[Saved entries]
◆ ◆ ◆ ◆ ◆

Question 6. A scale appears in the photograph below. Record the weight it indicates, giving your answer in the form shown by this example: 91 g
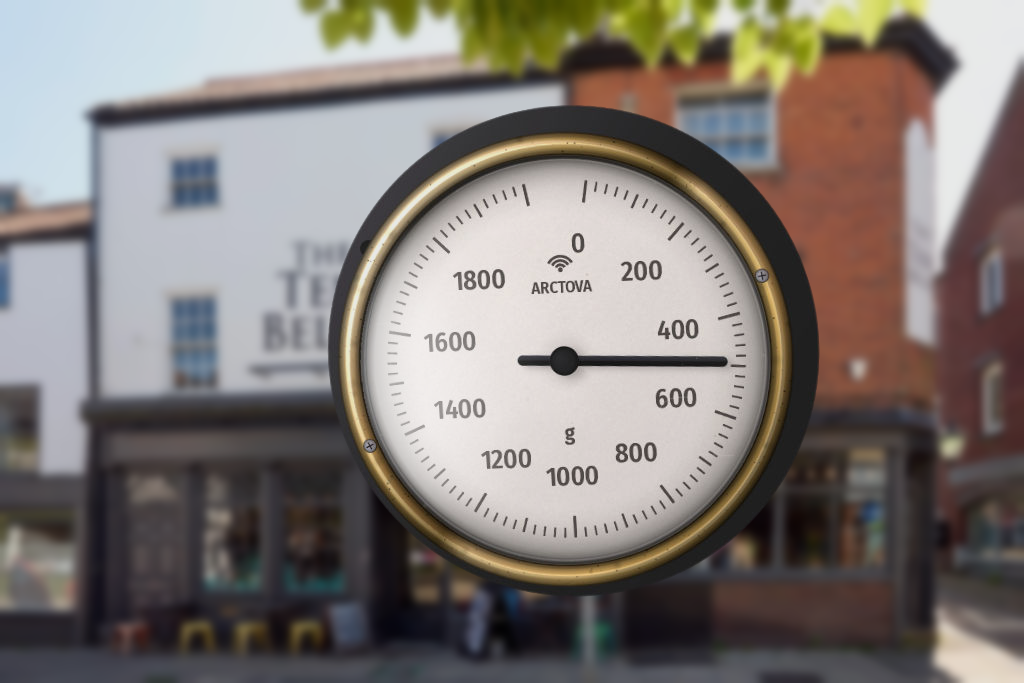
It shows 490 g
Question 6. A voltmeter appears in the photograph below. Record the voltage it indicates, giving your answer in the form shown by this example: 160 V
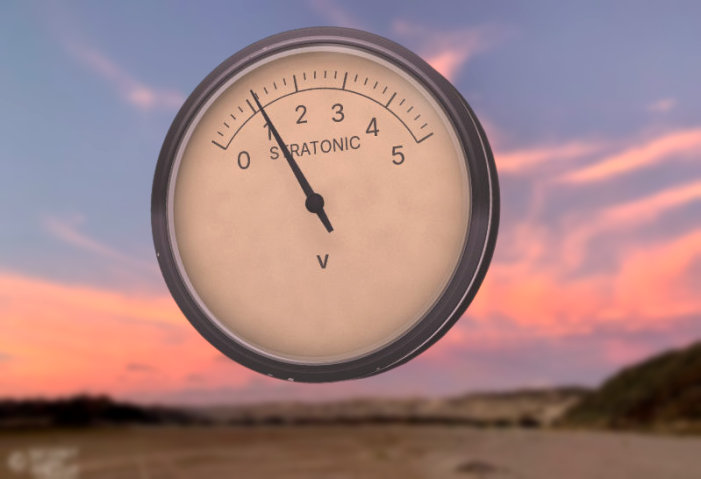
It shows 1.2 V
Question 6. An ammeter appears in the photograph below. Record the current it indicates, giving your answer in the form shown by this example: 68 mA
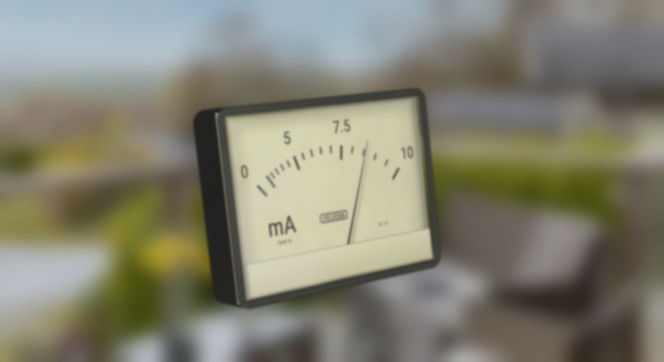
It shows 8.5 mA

◆ ◆ ◆ ◆ ◆

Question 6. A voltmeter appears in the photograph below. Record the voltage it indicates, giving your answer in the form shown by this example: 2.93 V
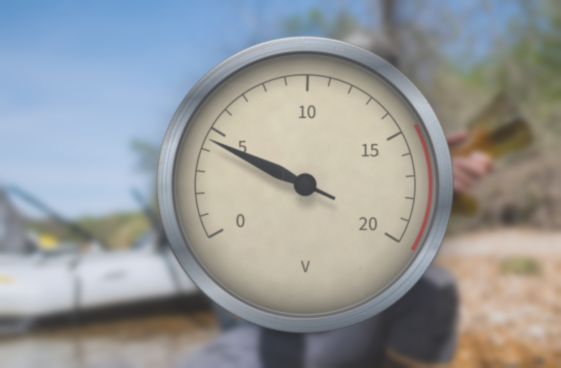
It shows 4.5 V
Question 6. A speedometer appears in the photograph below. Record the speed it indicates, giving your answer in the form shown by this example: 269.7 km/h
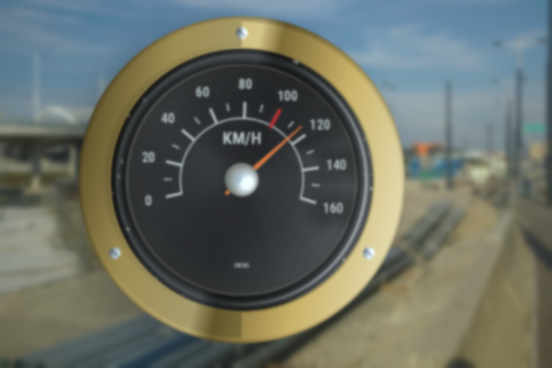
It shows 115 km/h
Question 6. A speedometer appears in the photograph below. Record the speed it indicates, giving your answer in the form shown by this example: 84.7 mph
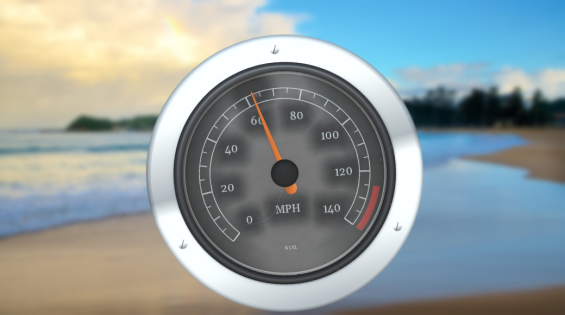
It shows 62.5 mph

◆ ◆ ◆ ◆ ◆

Rework the material from the line with "Question 6. A scale" up to and including the line with "It shows 8.5 mA", putting "image" wherever "photograph" appears and changing nothing else. Leave out the pictures.

◆ Task solution ◆
Question 6. A scale appears in the image below. Record the weight it indicates, giving your answer in the form shown by this example: 91 g
It shows 490 g
Question 6. A voltmeter appears in the image below. Record the voltage it indicates, giving your answer in the form shown by this example: 160 V
It shows 1.2 V
Question 6. An ammeter appears in the image below. Record the current it indicates, giving your answer in the form shown by this example: 68 mA
It shows 8.5 mA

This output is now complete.